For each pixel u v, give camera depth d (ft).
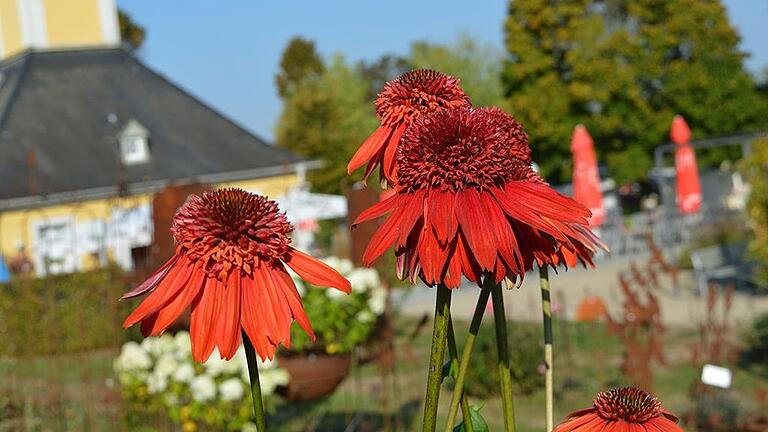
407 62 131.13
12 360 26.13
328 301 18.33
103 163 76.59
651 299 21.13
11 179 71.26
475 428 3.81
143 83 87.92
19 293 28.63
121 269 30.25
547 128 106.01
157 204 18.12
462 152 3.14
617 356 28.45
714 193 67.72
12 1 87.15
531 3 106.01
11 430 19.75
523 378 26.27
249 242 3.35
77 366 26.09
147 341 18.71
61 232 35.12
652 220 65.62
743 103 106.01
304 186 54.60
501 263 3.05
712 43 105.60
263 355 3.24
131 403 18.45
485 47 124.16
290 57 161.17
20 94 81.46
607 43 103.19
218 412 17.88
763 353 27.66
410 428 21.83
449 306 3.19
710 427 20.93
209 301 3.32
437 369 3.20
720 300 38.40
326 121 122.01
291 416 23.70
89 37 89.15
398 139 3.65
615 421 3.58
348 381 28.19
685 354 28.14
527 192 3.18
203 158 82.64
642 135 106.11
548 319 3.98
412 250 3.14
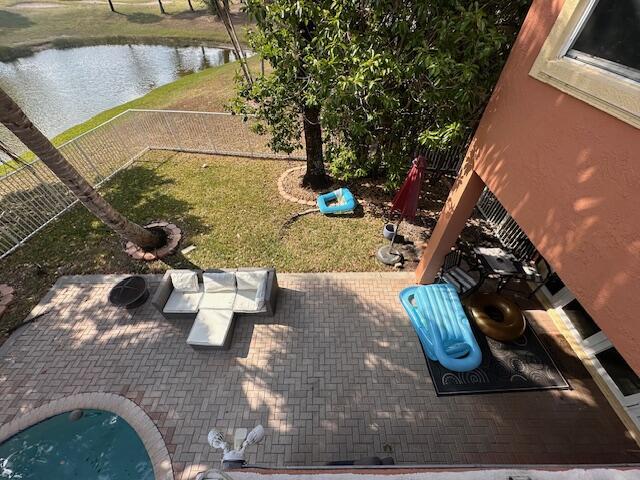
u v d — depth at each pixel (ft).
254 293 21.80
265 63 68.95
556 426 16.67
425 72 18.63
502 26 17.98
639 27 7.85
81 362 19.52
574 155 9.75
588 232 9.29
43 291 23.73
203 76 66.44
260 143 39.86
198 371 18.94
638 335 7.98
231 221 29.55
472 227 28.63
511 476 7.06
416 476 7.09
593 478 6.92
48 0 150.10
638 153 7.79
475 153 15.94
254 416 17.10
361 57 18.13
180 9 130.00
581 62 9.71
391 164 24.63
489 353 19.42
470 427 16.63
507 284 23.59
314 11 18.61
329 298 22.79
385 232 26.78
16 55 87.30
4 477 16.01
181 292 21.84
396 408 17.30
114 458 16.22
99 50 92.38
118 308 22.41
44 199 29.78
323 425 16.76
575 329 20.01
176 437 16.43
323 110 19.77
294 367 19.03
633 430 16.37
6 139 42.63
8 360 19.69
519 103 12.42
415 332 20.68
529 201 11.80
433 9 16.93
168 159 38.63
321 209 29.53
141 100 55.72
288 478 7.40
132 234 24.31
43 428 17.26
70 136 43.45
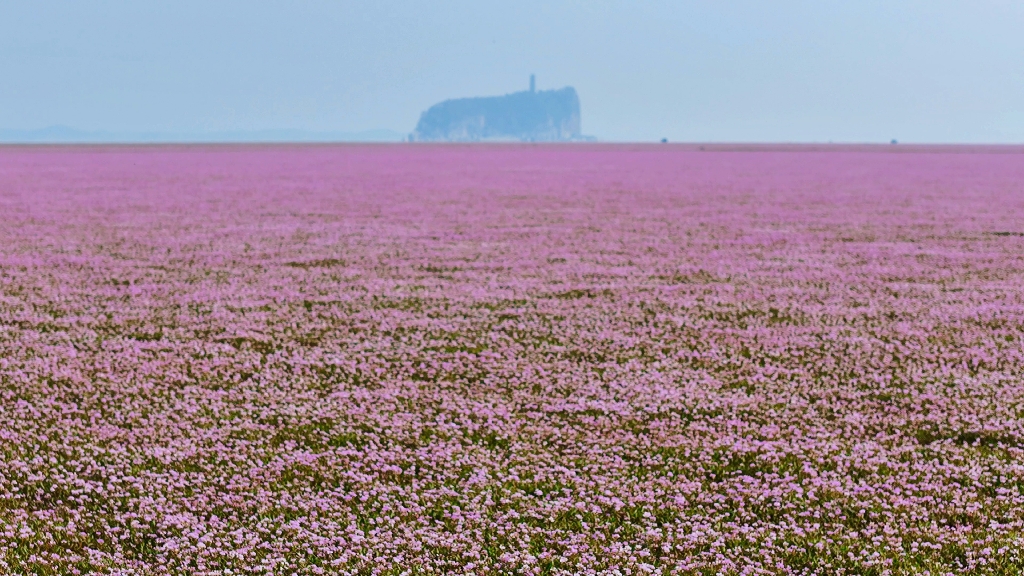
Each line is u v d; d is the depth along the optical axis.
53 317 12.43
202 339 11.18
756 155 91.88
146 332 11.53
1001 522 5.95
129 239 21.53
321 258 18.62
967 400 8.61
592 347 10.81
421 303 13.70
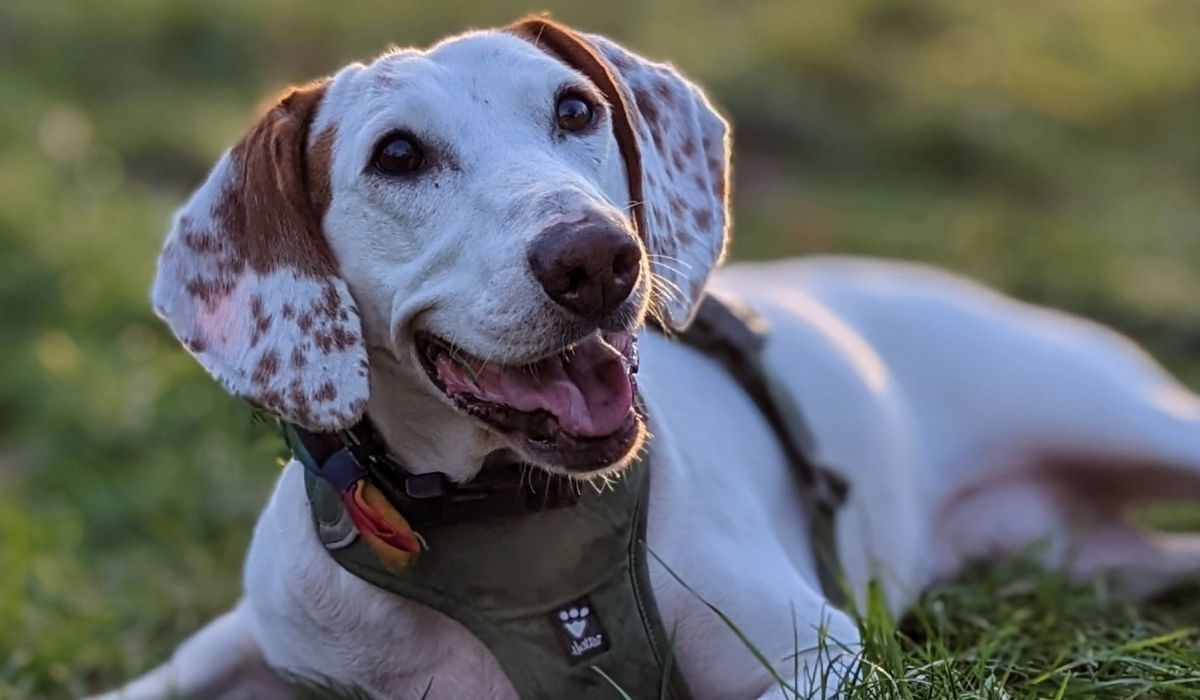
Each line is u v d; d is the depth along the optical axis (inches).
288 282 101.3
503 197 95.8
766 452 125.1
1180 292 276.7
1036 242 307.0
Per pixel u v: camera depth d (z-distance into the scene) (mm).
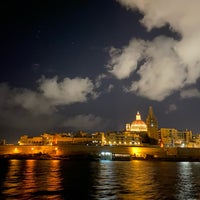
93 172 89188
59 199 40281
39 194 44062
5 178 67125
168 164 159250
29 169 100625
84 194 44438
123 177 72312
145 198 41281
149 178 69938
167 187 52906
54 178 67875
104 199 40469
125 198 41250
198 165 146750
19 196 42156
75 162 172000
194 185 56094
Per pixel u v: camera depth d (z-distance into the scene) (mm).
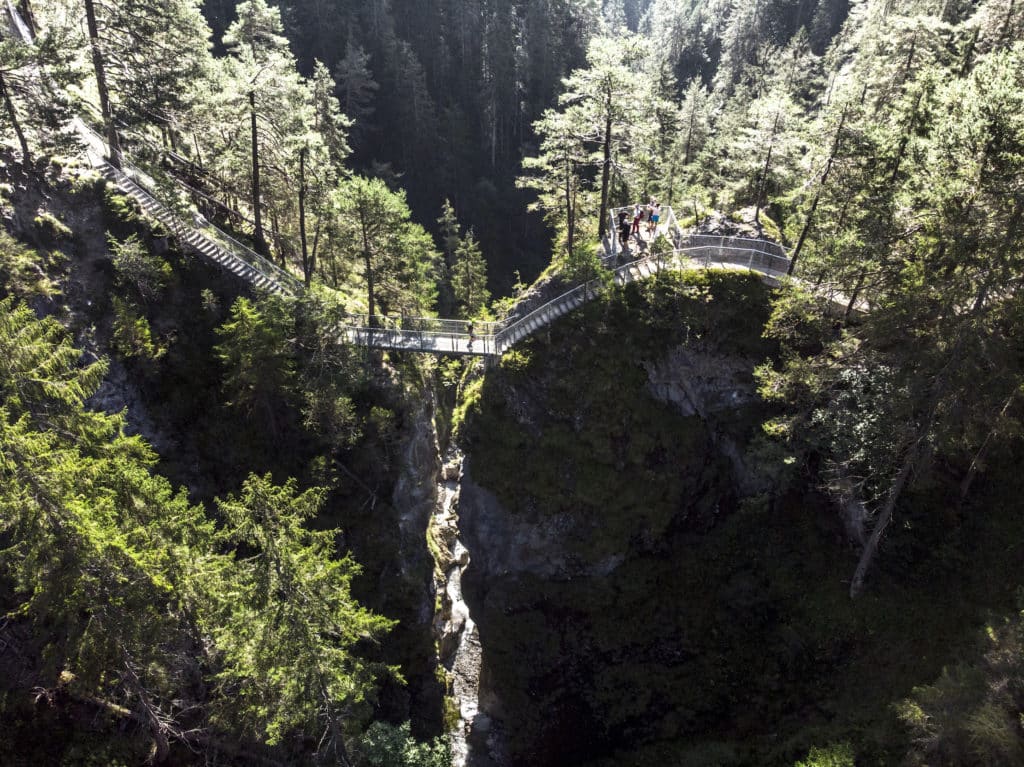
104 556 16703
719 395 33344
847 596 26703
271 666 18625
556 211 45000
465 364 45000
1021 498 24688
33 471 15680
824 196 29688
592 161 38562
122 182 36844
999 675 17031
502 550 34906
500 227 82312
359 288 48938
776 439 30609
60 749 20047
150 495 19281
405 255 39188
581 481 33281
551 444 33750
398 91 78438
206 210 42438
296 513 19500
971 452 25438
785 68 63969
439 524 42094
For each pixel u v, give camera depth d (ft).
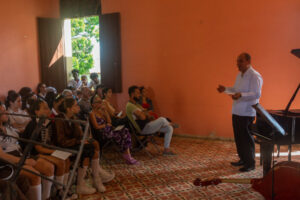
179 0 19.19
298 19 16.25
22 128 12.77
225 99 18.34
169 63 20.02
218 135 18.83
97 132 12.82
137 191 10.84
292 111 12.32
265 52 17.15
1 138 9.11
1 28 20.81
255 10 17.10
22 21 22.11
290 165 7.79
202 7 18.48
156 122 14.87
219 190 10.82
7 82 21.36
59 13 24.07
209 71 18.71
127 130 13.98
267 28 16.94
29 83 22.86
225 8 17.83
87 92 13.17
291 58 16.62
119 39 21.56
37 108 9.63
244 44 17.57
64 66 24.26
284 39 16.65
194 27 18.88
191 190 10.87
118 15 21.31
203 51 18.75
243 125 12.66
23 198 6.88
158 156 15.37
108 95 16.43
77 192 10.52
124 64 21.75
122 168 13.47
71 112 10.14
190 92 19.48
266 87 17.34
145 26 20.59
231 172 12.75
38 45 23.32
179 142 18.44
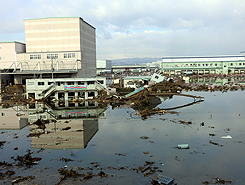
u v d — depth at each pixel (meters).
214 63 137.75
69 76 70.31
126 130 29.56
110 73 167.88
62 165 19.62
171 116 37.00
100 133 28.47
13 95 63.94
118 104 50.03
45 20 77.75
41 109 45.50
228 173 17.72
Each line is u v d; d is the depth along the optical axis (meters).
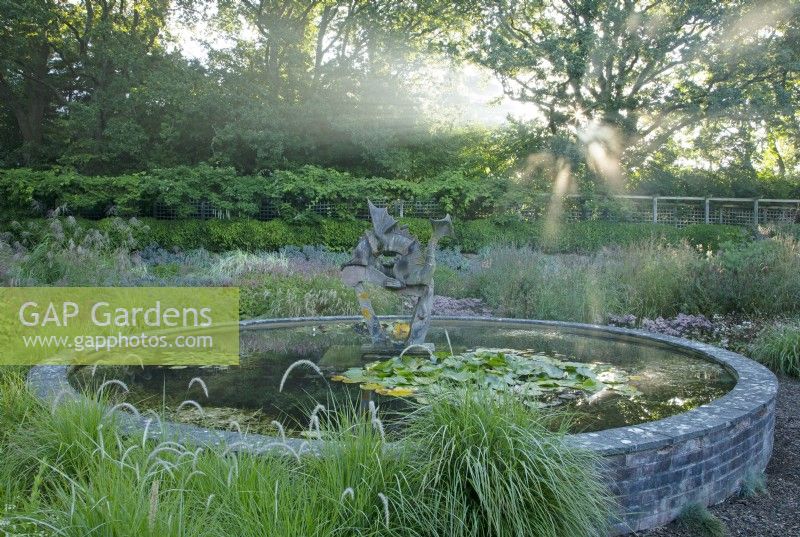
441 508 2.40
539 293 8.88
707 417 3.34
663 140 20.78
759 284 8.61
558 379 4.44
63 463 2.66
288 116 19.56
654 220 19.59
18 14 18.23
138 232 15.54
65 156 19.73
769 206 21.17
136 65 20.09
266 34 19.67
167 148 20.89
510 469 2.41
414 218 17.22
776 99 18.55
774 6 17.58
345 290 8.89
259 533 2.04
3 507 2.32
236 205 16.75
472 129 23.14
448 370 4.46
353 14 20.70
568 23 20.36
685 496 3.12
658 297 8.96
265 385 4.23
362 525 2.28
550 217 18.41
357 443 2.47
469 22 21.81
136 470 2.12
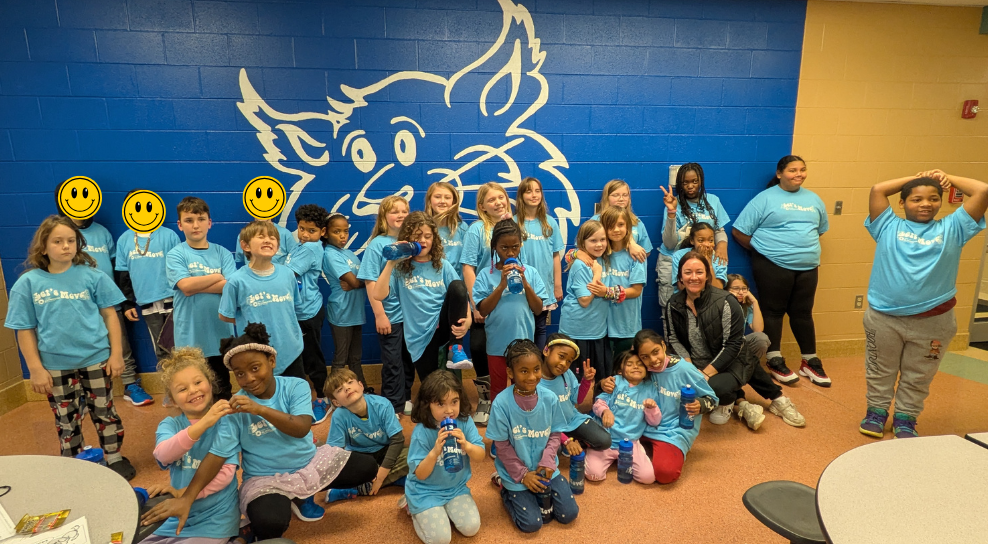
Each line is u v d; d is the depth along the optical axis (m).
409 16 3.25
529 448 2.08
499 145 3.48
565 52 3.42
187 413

• PROBLEM TO SOLVE: Lines with the word "axis" in them are the answer; report each one from the data.

• TASK SOLUTION:
Each line is u v d; d is the depth along the optical axis.
Each line is u v d; d is the depth along the optical axis (inches).
Each line is u v d; d is the depth along the optical axis (meters).
Each line is u v d; d is the depth along the optical axis (m).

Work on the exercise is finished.